The San Diego Community College District Learns a Tough Lesson Regarding Terminating an Employee Immediately After She Requested a CFRA Leave

On Behalf of | Jan 26, 2021 | Employment Law

California’s laws regarding disability, accommodations, and family or medical leave under the California Family Rights Act (CFRA) continue to create challenges for employers. One common concern is the termination and/or discipline of an employee who has requested or is on a protected leave.

In Bareno v. San Diego Community College District, plaintiff Bareno was disciplined and served a three-day suspension. On the day she was scheduled to return from her suspension, Bareno informed her supervisor that she was sick and depressed and needed to go to the hospital, and later said she would be out on medical leave until the end of the week. The next day, she emailed her supervisor a Work Status Report (WSR) stating the dates of the leave, the onset date of the condition, and the next appointment with the provider. The College did not dispute the WSR or medical certification. Bareno emailed her supervisor a second WSR, extending her leave by another week. The College claimed it never received the second WSR, and took no further action to inquire whether Bareno’s leave had been extended. The College assumed Bareno had abandoned her position and terminated her. Unware of her termination, Bareno provided two more WSR. Upon learning of her termination, she provided the College with copies of all of certifications and stated she had not resigned. The College did not change its position. Bareno filed a retaliation complaint.

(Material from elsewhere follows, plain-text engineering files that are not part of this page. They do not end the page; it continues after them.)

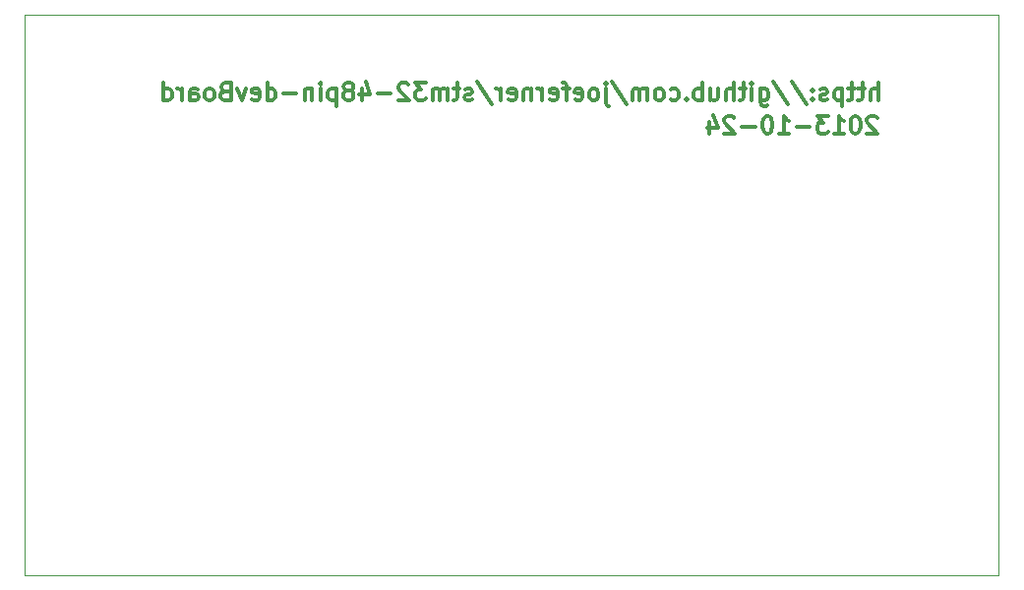
<source format=gbo>
%FSLAX34Y34*%
G04 Gerber Fmt 3.4, Leading zero omitted, Abs format*
G04 (created by PCBNEW (2013-10-23 BZR 4410)-product) date Thu 24 Oct 2013 09:27:40 PM EDT*
%MOIN*%
G01*
G70*
G90*
G04 APERTURE LIST*
%ADD10C,0.005906*%
%ADD11C,0.011811*%
%ADD12C,0.003937*%
G04 APERTURE END LIST*
G54D10*
G54D11*
X77872Y-22482D02*
X77844Y-22454D01*
X77787Y-22426D01*
X77647Y-22426D01*
X77591Y-22454D01*
X77562Y-22482D01*
X77534Y-22539D01*
X77534Y-22595D01*
X77562Y-22679D01*
X77900Y-23017D01*
X77534Y-23017D01*
X77169Y-22426D02*
X77113Y-22426D01*
X77056Y-22454D01*
X77028Y-22482D01*
X77000Y-22539D01*
X76972Y-22651D01*
X76972Y-22792D01*
X77000Y-22904D01*
X77028Y-22960D01*
X77056Y-22989D01*
X77113Y-23017D01*
X77169Y-23017D01*
X77225Y-22989D01*
X77253Y-22960D01*
X77281Y-22904D01*
X77309Y-22792D01*
X77309Y-22651D01*
X77281Y-22539D01*
X77253Y-22482D01*
X77225Y-22454D01*
X77169Y-22426D01*
X76410Y-23017D02*
X76747Y-23017D01*
X76578Y-23017D02*
X76578Y-22426D01*
X76634Y-22510D01*
X76691Y-22567D01*
X76747Y-22595D01*
X76213Y-22426D02*
X75847Y-22426D01*
X76044Y-22651D01*
X75960Y-22651D01*
X75903Y-22679D01*
X75875Y-22707D01*
X75847Y-22764D01*
X75847Y-22904D01*
X75875Y-22960D01*
X75903Y-22989D01*
X75960Y-23017D01*
X76128Y-23017D01*
X76185Y-22989D01*
X76213Y-22960D01*
X75594Y-22792D02*
X75144Y-22792D01*
X74553Y-23017D02*
X74891Y-23017D01*
X74722Y-23017D02*
X74722Y-22426D01*
X74778Y-22510D01*
X74835Y-22567D01*
X74891Y-22595D01*
X74188Y-22426D02*
X74132Y-22426D01*
X74075Y-22454D01*
X74047Y-22482D01*
X74019Y-22539D01*
X73991Y-22651D01*
X73991Y-22792D01*
X74019Y-22904D01*
X74047Y-22960D01*
X74075Y-22989D01*
X74132Y-23017D01*
X74188Y-23017D01*
X74244Y-22989D01*
X74272Y-22960D01*
X74300Y-22904D01*
X74329Y-22792D01*
X74329Y-22651D01*
X74300Y-22539D01*
X74272Y-22482D01*
X74244Y-22454D01*
X74188Y-22426D01*
X73738Y-22792D02*
X73288Y-22792D01*
X73035Y-22482D02*
X73007Y-22454D01*
X72951Y-22426D01*
X72810Y-22426D01*
X72754Y-22454D01*
X72726Y-22482D01*
X72697Y-22539D01*
X72697Y-22595D01*
X72726Y-22679D01*
X73063Y-23017D01*
X72697Y-23017D01*
X72191Y-22623D02*
X72191Y-23017D01*
X72332Y-22398D02*
X72473Y-22820D01*
X72107Y-22820D01*
X77907Y-21895D02*
X77907Y-21304D01*
X77654Y-21895D02*
X77654Y-21585D01*
X77682Y-21529D01*
X77738Y-21501D01*
X77823Y-21501D01*
X77879Y-21529D01*
X77907Y-21557D01*
X77457Y-21501D02*
X77232Y-21501D01*
X77373Y-21304D02*
X77373Y-21810D01*
X77345Y-21866D01*
X77288Y-21895D01*
X77232Y-21895D01*
X77120Y-21501D02*
X76895Y-21501D01*
X77035Y-21304D02*
X77035Y-21810D01*
X77007Y-21866D01*
X76951Y-21895D01*
X76895Y-21895D01*
X76698Y-21501D02*
X76698Y-22091D01*
X76698Y-21529D02*
X76642Y-21501D01*
X76529Y-21501D01*
X76473Y-21529D01*
X76445Y-21557D01*
X76417Y-21613D01*
X76417Y-21782D01*
X76445Y-21838D01*
X76473Y-21866D01*
X76529Y-21895D01*
X76642Y-21895D01*
X76698Y-21866D01*
X76192Y-21866D02*
X76135Y-21895D01*
X76023Y-21895D01*
X75967Y-21866D01*
X75938Y-21810D01*
X75938Y-21782D01*
X75967Y-21726D01*
X76023Y-21698D01*
X76107Y-21698D01*
X76163Y-21670D01*
X76192Y-21613D01*
X76192Y-21585D01*
X76163Y-21529D01*
X76107Y-21501D01*
X76023Y-21501D01*
X75967Y-21529D01*
X75685Y-21838D02*
X75657Y-21866D01*
X75685Y-21895D01*
X75714Y-21866D01*
X75685Y-21838D01*
X75685Y-21895D01*
X75685Y-21529D02*
X75657Y-21557D01*
X75685Y-21585D01*
X75714Y-21557D01*
X75685Y-21529D01*
X75685Y-21585D01*
X74982Y-21276D02*
X75489Y-22035D01*
X74364Y-21276D02*
X74870Y-22035D01*
X73914Y-21501D02*
X73914Y-21979D01*
X73942Y-22035D01*
X73970Y-22063D01*
X74026Y-22091D01*
X74111Y-22091D01*
X74167Y-22063D01*
X73914Y-21866D02*
X73970Y-21895D01*
X74082Y-21895D01*
X74139Y-21866D01*
X74167Y-21838D01*
X74195Y-21782D01*
X74195Y-21613D01*
X74167Y-21557D01*
X74139Y-21529D01*
X74082Y-21501D01*
X73970Y-21501D01*
X73914Y-21529D01*
X73633Y-21895D02*
X73633Y-21501D01*
X73633Y-21304D02*
X73661Y-21332D01*
X73633Y-21360D01*
X73604Y-21332D01*
X73633Y-21304D01*
X73633Y-21360D01*
X73436Y-21501D02*
X73211Y-21501D01*
X73351Y-21304D02*
X73351Y-21810D01*
X73323Y-21866D01*
X73267Y-21895D01*
X73211Y-21895D01*
X73014Y-21895D02*
X73014Y-21304D01*
X72761Y-21895D02*
X72761Y-21585D01*
X72789Y-21529D01*
X72845Y-21501D01*
X72929Y-21501D01*
X72986Y-21529D01*
X73014Y-21557D01*
X72226Y-21501D02*
X72226Y-21895D01*
X72480Y-21501D02*
X72480Y-21810D01*
X72451Y-21866D01*
X72395Y-21895D01*
X72311Y-21895D01*
X72255Y-21866D01*
X72226Y-21838D01*
X71945Y-21895D02*
X71945Y-21304D01*
X71945Y-21529D02*
X71889Y-21501D01*
X71776Y-21501D01*
X71720Y-21529D01*
X71692Y-21557D01*
X71664Y-21613D01*
X71664Y-21782D01*
X71692Y-21838D01*
X71720Y-21866D01*
X71776Y-21895D01*
X71889Y-21895D01*
X71945Y-21866D01*
X71411Y-21838D02*
X71383Y-21866D01*
X71411Y-21895D01*
X71439Y-21866D01*
X71411Y-21838D01*
X71411Y-21895D01*
X70877Y-21866D02*
X70933Y-21895D01*
X71045Y-21895D01*
X71102Y-21866D01*
X71130Y-21838D01*
X71158Y-21782D01*
X71158Y-21613D01*
X71130Y-21557D01*
X71102Y-21529D01*
X71045Y-21501D01*
X70933Y-21501D01*
X70877Y-21529D01*
X70539Y-21895D02*
X70595Y-21866D01*
X70624Y-21838D01*
X70652Y-21782D01*
X70652Y-21613D01*
X70624Y-21557D01*
X70595Y-21529D01*
X70539Y-21501D01*
X70455Y-21501D01*
X70399Y-21529D01*
X70370Y-21557D01*
X70342Y-21613D01*
X70342Y-21782D01*
X70370Y-21838D01*
X70399Y-21866D01*
X70455Y-21895D01*
X70539Y-21895D01*
X70089Y-21895D02*
X70089Y-21501D01*
X70089Y-21557D02*
X70061Y-21529D01*
X70005Y-21501D01*
X69920Y-21501D01*
X69864Y-21529D01*
X69836Y-21585D01*
X69836Y-21895D01*
X69836Y-21585D02*
X69808Y-21529D01*
X69752Y-21501D01*
X69667Y-21501D01*
X69611Y-21529D01*
X69583Y-21585D01*
X69583Y-21895D01*
X68880Y-21276D02*
X69386Y-22035D01*
X68683Y-21501D02*
X68683Y-22007D01*
X68711Y-22063D01*
X68767Y-22091D01*
X68796Y-22091D01*
X68683Y-21304D02*
X68711Y-21332D01*
X68683Y-21360D01*
X68655Y-21332D01*
X68683Y-21304D01*
X68683Y-21360D01*
X68318Y-21895D02*
X68374Y-21866D01*
X68402Y-21838D01*
X68430Y-21782D01*
X68430Y-21613D01*
X68402Y-21557D01*
X68374Y-21529D01*
X68318Y-21501D01*
X68233Y-21501D01*
X68177Y-21529D01*
X68149Y-21557D01*
X68121Y-21613D01*
X68121Y-21782D01*
X68149Y-21838D01*
X68177Y-21866D01*
X68233Y-21895D01*
X68318Y-21895D01*
X67643Y-21866D02*
X67699Y-21895D01*
X67811Y-21895D01*
X67868Y-21866D01*
X67896Y-21810D01*
X67896Y-21585D01*
X67868Y-21529D01*
X67811Y-21501D01*
X67699Y-21501D01*
X67643Y-21529D01*
X67615Y-21585D01*
X67615Y-21642D01*
X67896Y-21698D01*
X67446Y-21501D02*
X67221Y-21501D01*
X67361Y-21895D02*
X67361Y-21388D01*
X67333Y-21332D01*
X67277Y-21304D01*
X67221Y-21304D01*
X66799Y-21866D02*
X66855Y-21895D01*
X66968Y-21895D01*
X67024Y-21866D01*
X67052Y-21810D01*
X67052Y-21585D01*
X67024Y-21529D01*
X66968Y-21501D01*
X66855Y-21501D01*
X66799Y-21529D01*
X66771Y-21585D01*
X66771Y-21642D01*
X67052Y-21698D01*
X66518Y-21895D02*
X66518Y-21501D01*
X66518Y-21613D02*
X66490Y-21557D01*
X66462Y-21529D01*
X66405Y-21501D01*
X66349Y-21501D01*
X66152Y-21501D02*
X66152Y-21895D01*
X66152Y-21557D02*
X66124Y-21529D01*
X66068Y-21501D01*
X65983Y-21501D01*
X65927Y-21529D01*
X65899Y-21585D01*
X65899Y-21895D01*
X65393Y-21866D02*
X65449Y-21895D01*
X65562Y-21895D01*
X65618Y-21866D01*
X65646Y-21810D01*
X65646Y-21585D01*
X65618Y-21529D01*
X65562Y-21501D01*
X65449Y-21501D01*
X65393Y-21529D01*
X65365Y-21585D01*
X65365Y-21642D01*
X65646Y-21698D01*
X65112Y-21895D02*
X65112Y-21501D01*
X65112Y-21613D02*
X65084Y-21557D01*
X65055Y-21529D01*
X64999Y-21501D01*
X64943Y-21501D01*
X64324Y-21276D02*
X64830Y-22035D01*
X64156Y-21866D02*
X64099Y-21895D01*
X63987Y-21895D01*
X63931Y-21866D01*
X63902Y-21810D01*
X63902Y-21782D01*
X63931Y-21726D01*
X63987Y-21698D01*
X64071Y-21698D01*
X64127Y-21670D01*
X64156Y-21613D01*
X64156Y-21585D01*
X64127Y-21529D01*
X64071Y-21501D01*
X63987Y-21501D01*
X63931Y-21529D01*
X63734Y-21501D02*
X63509Y-21501D01*
X63649Y-21304D02*
X63649Y-21810D01*
X63621Y-21866D01*
X63565Y-21895D01*
X63509Y-21895D01*
X63312Y-21895D02*
X63312Y-21501D01*
X63312Y-21557D02*
X63284Y-21529D01*
X63228Y-21501D01*
X63143Y-21501D01*
X63087Y-21529D01*
X63059Y-21585D01*
X63059Y-21895D01*
X63059Y-21585D02*
X63031Y-21529D01*
X62974Y-21501D01*
X62890Y-21501D01*
X62834Y-21529D01*
X62806Y-21585D01*
X62806Y-21895D01*
X62581Y-21304D02*
X62215Y-21304D01*
X62412Y-21529D01*
X62328Y-21529D01*
X62271Y-21557D01*
X62243Y-21585D01*
X62215Y-21642D01*
X62215Y-21782D01*
X62243Y-21838D01*
X62271Y-21866D01*
X62328Y-21895D01*
X62496Y-21895D01*
X62553Y-21866D01*
X62581Y-21838D01*
X61990Y-21360D02*
X61962Y-21332D01*
X61906Y-21304D01*
X61765Y-21304D01*
X61709Y-21332D01*
X61681Y-21360D01*
X61653Y-21417D01*
X61653Y-21473D01*
X61681Y-21557D01*
X62018Y-21895D01*
X61653Y-21895D01*
X61400Y-21670D02*
X60950Y-21670D01*
X60415Y-21501D02*
X60415Y-21895D01*
X60556Y-21276D02*
X60697Y-21698D01*
X60331Y-21698D01*
X60022Y-21557D02*
X60078Y-21529D01*
X60106Y-21501D01*
X60134Y-21445D01*
X60134Y-21417D01*
X60106Y-21360D01*
X60078Y-21332D01*
X60022Y-21304D01*
X59909Y-21304D01*
X59853Y-21332D01*
X59825Y-21360D01*
X59797Y-21417D01*
X59797Y-21445D01*
X59825Y-21501D01*
X59853Y-21529D01*
X59909Y-21557D01*
X60022Y-21557D01*
X60078Y-21585D01*
X60106Y-21613D01*
X60134Y-21670D01*
X60134Y-21782D01*
X60106Y-21838D01*
X60078Y-21866D01*
X60022Y-21895D01*
X59909Y-21895D01*
X59853Y-21866D01*
X59825Y-21838D01*
X59797Y-21782D01*
X59797Y-21670D01*
X59825Y-21613D01*
X59853Y-21585D01*
X59909Y-21557D01*
X59544Y-21501D02*
X59544Y-22091D01*
X59544Y-21529D02*
X59487Y-21501D01*
X59375Y-21501D01*
X59319Y-21529D01*
X59291Y-21557D01*
X59262Y-21613D01*
X59262Y-21782D01*
X59291Y-21838D01*
X59319Y-21866D01*
X59375Y-21895D01*
X59487Y-21895D01*
X59544Y-21866D01*
X59009Y-21895D02*
X59009Y-21501D01*
X59009Y-21304D02*
X59037Y-21332D01*
X59009Y-21360D01*
X58981Y-21332D01*
X59009Y-21304D01*
X59009Y-21360D01*
X58728Y-21501D02*
X58728Y-21895D01*
X58728Y-21557D02*
X58700Y-21529D01*
X58644Y-21501D01*
X58559Y-21501D01*
X58503Y-21529D01*
X58475Y-21585D01*
X58475Y-21895D01*
X58194Y-21670D02*
X57744Y-21670D01*
X57210Y-21895D02*
X57210Y-21304D01*
X57210Y-21866D02*
X57266Y-21895D01*
X57378Y-21895D01*
X57435Y-21866D01*
X57463Y-21838D01*
X57491Y-21782D01*
X57491Y-21613D01*
X57463Y-21557D01*
X57435Y-21529D01*
X57378Y-21501D01*
X57266Y-21501D01*
X57210Y-21529D01*
X56703Y-21866D02*
X56760Y-21895D01*
X56872Y-21895D01*
X56928Y-21866D01*
X56956Y-21810D01*
X56956Y-21585D01*
X56928Y-21529D01*
X56872Y-21501D01*
X56760Y-21501D01*
X56703Y-21529D01*
X56675Y-21585D01*
X56675Y-21642D01*
X56956Y-21698D01*
X56478Y-21501D02*
X56338Y-21895D01*
X56197Y-21501D01*
X55775Y-21585D02*
X55691Y-21613D01*
X55663Y-21642D01*
X55635Y-21698D01*
X55635Y-21782D01*
X55663Y-21838D01*
X55691Y-21866D01*
X55747Y-21895D01*
X55972Y-21895D01*
X55972Y-21304D01*
X55775Y-21304D01*
X55719Y-21332D01*
X55691Y-21360D01*
X55663Y-21417D01*
X55663Y-21473D01*
X55691Y-21529D01*
X55719Y-21557D01*
X55775Y-21585D01*
X55972Y-21585D01*
X55297Y-21895D02*
X55354Y-21866D01*
X55382Y-21838D01*
X55410Y-21782D01*
X55410Y-21613D01*
X55382Y-21557D01*
X55354Y-21529D01*
X55297Y-21501D01*
X55213Y-21501D01*
X55157Y-21529D01*
X55129Y-21557D01*
X55100Y-21613D01*
X55100Y-21782D01*
X55129Y-21838D01*
X55157Y-21866D01*
X55213Y-21895D01*
X55297Y-21895D01*
X54594Y-21895D02*
X54594Y-21585D01*
X54622Y-21529D01*
X54679Y-21501D01*
X54791Y-21501D01*
X54847Y-21529D01*
X54594Y-21866D02*
X54651Y-21895D01*
X54791Y-21895D01*
X54847Y-21866D01*
X54875Y-21810D01*
X54875Y-21754D01*
X54847Y-21698D01*
X54791Y-21670D01*
X54651Y-21670D01*
X54594Y-21642D01*
X54313Y-21895D02*
X54313Y-21501D01*
X54313Y-21613D02*
X54285Y-21557D01*
X54257Y-21529D01*
X54201Y-21501D01*
X54144Y-21501D01*
X53694Y-21895D02*
X53694Y-21304D01*
X53694Y-21866D02*
X53751Y-21895D01*
X53863Y-21895D01*
X53919Y-21866D01*
X53947Y-21838D01*
X53976Y-21782D01*
X53976Y-21613D01*
X53947Y-21557D01*
X53919Y-21529D01*
X53863Y-21501D01*
X53751Y-21501D01*
X53694Y-21529D01*
G54D12*
X82000Y-19000D02*
X49000Y-19000D01*
X82000Y-38000D02*
X82000Y-19000D01*
X49000Y-38000D02*
X82000Y-38000D01*
X49000Y-19000D02*
X49000Y-38000D01*
M02*

</source>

The Court of Appeal held that a trier of fact could conclude that Bareno acted reasonably, and therefore sufficiently requested CFRA leave, because she notified her supervisor and the College President of her need for leave, and the College had not challenged the sufficiency of the first medical certification. Even if the College had not received the email containing the second medical certification, the trier of fact would have to decide whether the College was justified in rejecting Bareno’s later attempts to rectify the situation by providing copies of the medical certification she had emailed and the College had not received. A trier of fact could also find that Bareno sent the e-mail and her supervisor overlooked or purposely deleted it. The Court viewed the College’s failure to notify Bareno that it had not received the second medical certification as intentional failure to engage with Bareno to determine whether she needed to extend her leave or to discuss the lack of recertification, as required by the CFRA. The Court also held that the WSR was sufficient medical certification under the CFRA. The Court concluded that the temporal proximity between the request for leave and termination was suggestive of retaliation.

This case serves as a reminder to employers of the importance of responding properly to an employee’s request for an accommodation or a family or medical leave, engaging in a good faith interactive process, and exercising extreme caution when terminating an employee who recently exercised his or her right under the CFRA.